The shroud provides a reservoir of fluid that allows the lighter natural gas to rise up the annulus while the heavier liquids enter the shroud to be produced through the ESP system. It also enables the ESP system to continue operating when gas slugs displace fluid in the wellbore to create low-flow or no-flow conditions.
Mitigating gas interference in the pump stabilizes production rates, improves efficiency, and eliminates reliability issues and downtime associated with pump cycling and gas-lock conditions. The shrouded system design is also beneficial during the installation, protecting the ESP components as they pass through the deviated sections of a horizontal wellbore.
Recirculation Extends Reliability
The system design features a patented, integrated recirculation system that extends ESP longevity and reliability by ensuring adequate motor cooling. The recirculation system continuously redirects fluid flow past the motor to prevent overheating. Thus, it provides mechanical protection for the motor lead extension during installation in deviated or horizontal wellbores and from downhole pressure changes.
Additionally, the recirculation system can be used to deliver a chemical treatment to the area directly below the ESP motor to treat the entire ESP in wells where there are scale or corrosion concerns. The chemical treatment is pumped through the recirculation pump, which mixes the chemicals with well fluid before they come in contact with the ESP system metallurgy.

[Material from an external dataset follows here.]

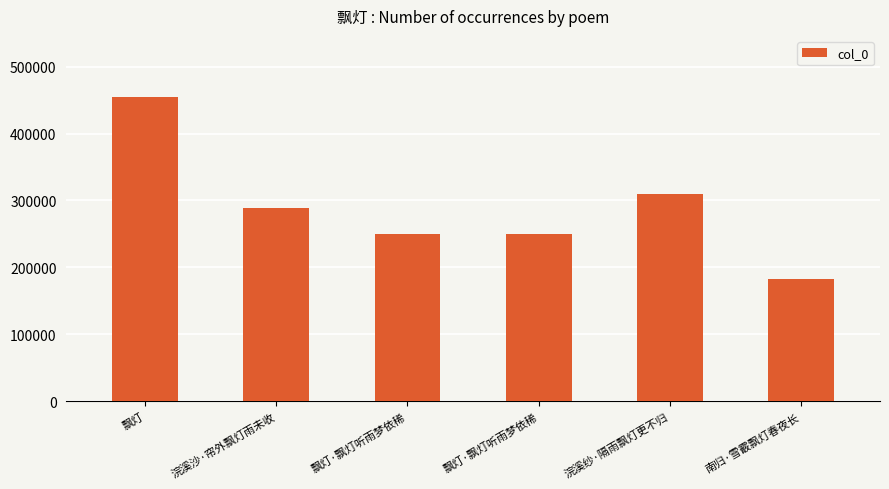

Rank the categories by value from lowest to highest.

南归·雪霰飘灯春夜长, 飘灯·飘灯听雨梦依稀, 飘灯·飘灯听雨梦依稀, 浣溪沙·帘外飘灯雨未收, 浣溪纱·隔雨飘灯更不归, 飘灯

This premixing minimizes any impact on the equipment.
In wells with sand production issues, sand management devices can be incorporated to keep sand from entering the ESP or falling back into it during a shutdown.
Case Study: Kansas
Deploying the multiphase encapsulated production system recently helped an operator in Kansas increase production by 346% compared with a gas lift system, and improved ESP system run life by 440% vs. a traditional ESP design (Fig. 2). The operator had completed a well using 7-in. casing, and during the first year of production installed two separate standard ESP systems and a gas lift system in an attempt to maximize production. However, each system produced disappointing results.

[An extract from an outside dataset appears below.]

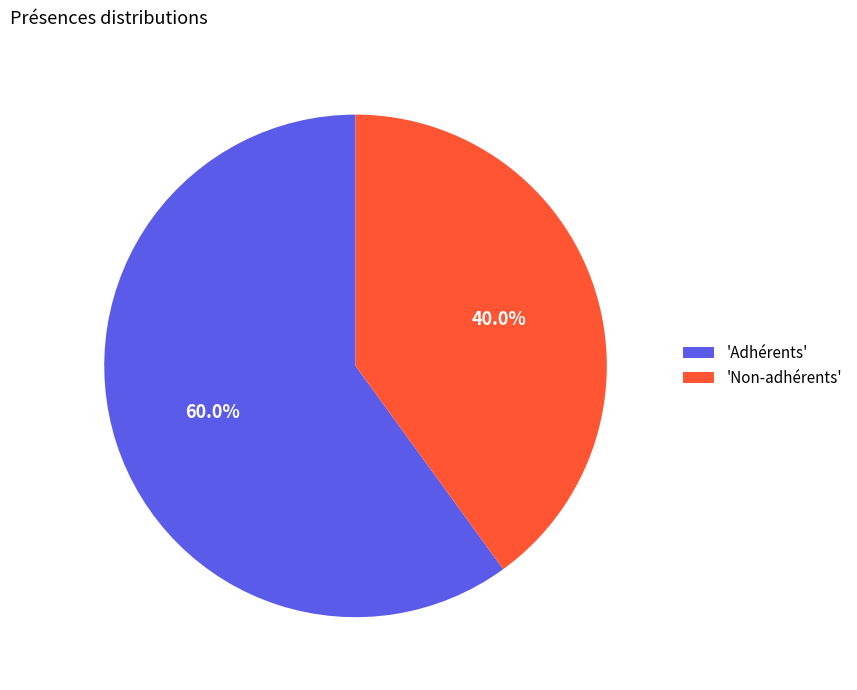

Which category has the biggest portion of the pie?

'Adhérents'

Gas lift was unable to draw down the bottomhole pressure, which limited production. The standard ESPs experienced frequent shutdowns and high motor temperatures, resulting in deferred production and reliability problems.
Each conventional ESP system produced for several months but began to have gas interference when the pressure in the wells declined, which led to an increased number of gas slugging incidents. The increased gas volume in the wellbore caused frequent gas locking of the ESP, which resulted in little to no liquid flowing past the motor and through the pump. Fluid flow is necessary to maintain an adequate operating temperature.
Gas-locking events ultimately led to short runs of 144 days and 102 days, respectively, for the two original ESPs. Following the short runs, the operator tried gas lift. The gas lift system eliminated shutdowns caused by gas interference. However, production was extremely constrained, never exceeding 4 BOPD vs. an average of 66 BOPD and 59 BOPD for the two ESP systems. The limited oil production achievable with gas lift made the well uneconomic.
After evaluating the performance of the previous artificial lift methods, a 5½-in. multiphase encapsulated production system for 7-in. casing was used to decrease nonproductive time and increase the reliability and run life of the ESP system. The encapsulated system eliminated temperature-related shutdowns and maximized production and run life. At case history publication time, the system had run 790 days, compared with 144 days for the the longest-running ESP that it replaced.